Long-term investors may prefer products with clearer ownership rights, dividend treatment, and custody arrangements. Active crypto traders may prioritize USDT settlement, 24/7 access, liquidity, and the ability to use tokenized stocks across margin or automated strategies. In all cases, users should read the issuer terms and understand what they legally hold before opening a position.
Conclusion
The five best tokenized U.S. stock trading platforms in 2026 are Bitget, Coinbase, Binance, Kraken, and Bybit. Each brings a different strength to the market, from shareholder rights and multichain withdrawals to USDT trading, automated strategies, and DeFi access. The competition is no longer just about listing tokenized stocks. It is about who can make them cheaper to trade, easier to access, and more useful once they enter a user’ s portfolio.

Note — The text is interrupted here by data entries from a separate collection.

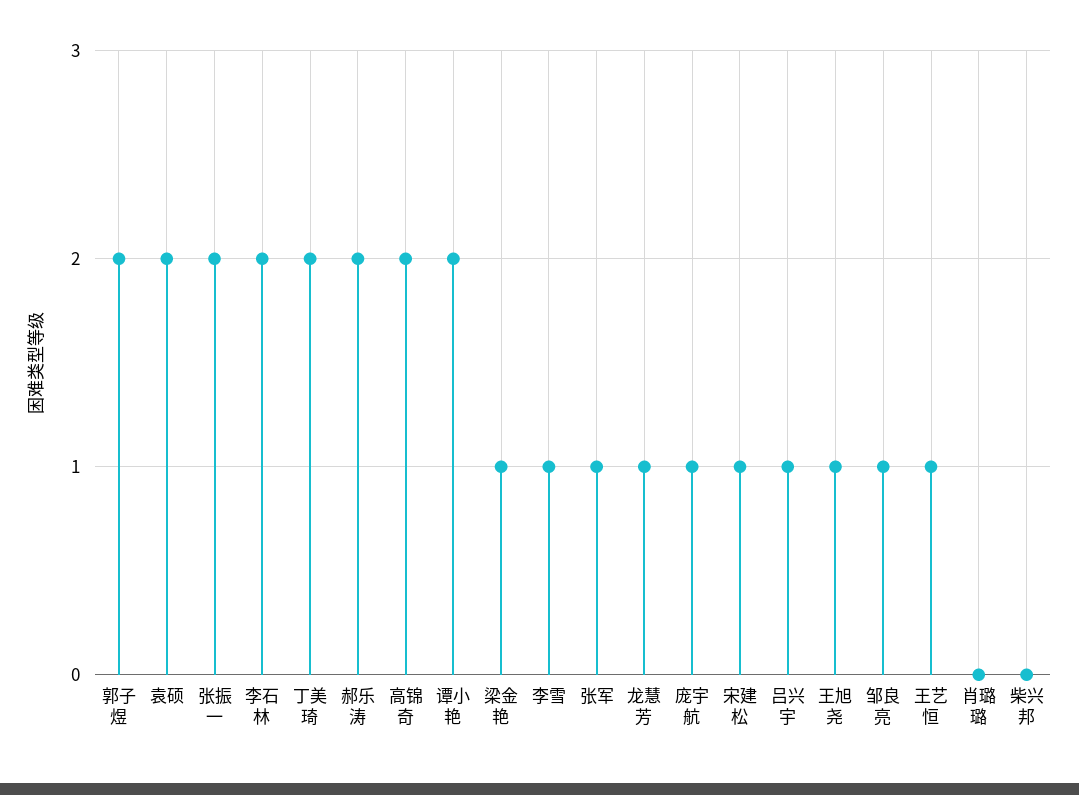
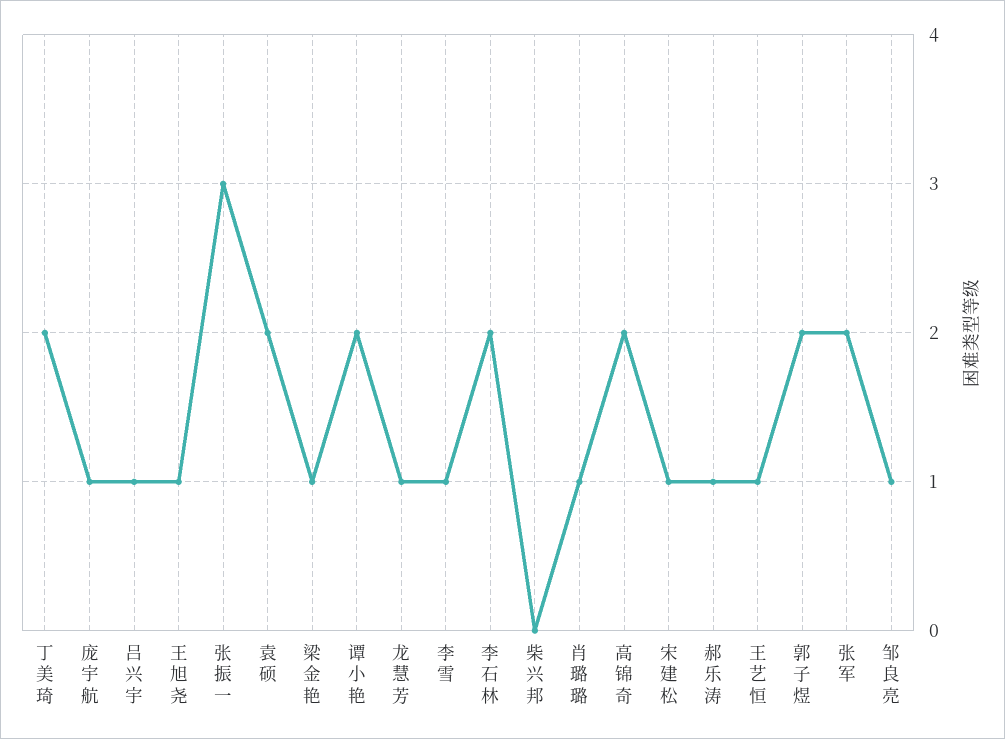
  {
    "郭子煜": 2,
    "袁硕": 2,
-   "张振一": 2,
+   "张振一": 3,
    "李石林": 2,
    "丁美琦": 2,
-   "郝乐涛": 2,
+   "郝乐涛": 1,
    "高锦奇": 2,
    "谭小艳": 2,
    "梁金艳": 1,
    "李雪": 1,
-   "张军": 1,
+   "张军": 2,
    "龙慧芳": 1,
    "庞宇航": 1,
    "宋建松": 1,
    "吕兴宇": 1,
    "王旭尧": 1,
    "邹良亮": 1,
    "王艺恒": 1,
-   "肖璐璐": 0,
+   "肖璐璐": 1,
    "柴兴邦": 0
  }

Bitget currently offers the most complete all-around experience. Its rToken market covers more than 500 U.S. stocks and ETFs, supports 24/7 trading, and connects stock-linked assets with margin, lending, bots, copy trading, and unified accounts. Reaching approximately $114 million in AUM and $671.37 million in cumulative volume within five weeks shows that the product is gaining real momentum. With Stock+ adding a separate route to direct U.S. stock ownership, Bitget is doing more than bringing Wall Street onchain. It is turning U.S. equity exposure into capital that can move, trade, and work across a broader digital market.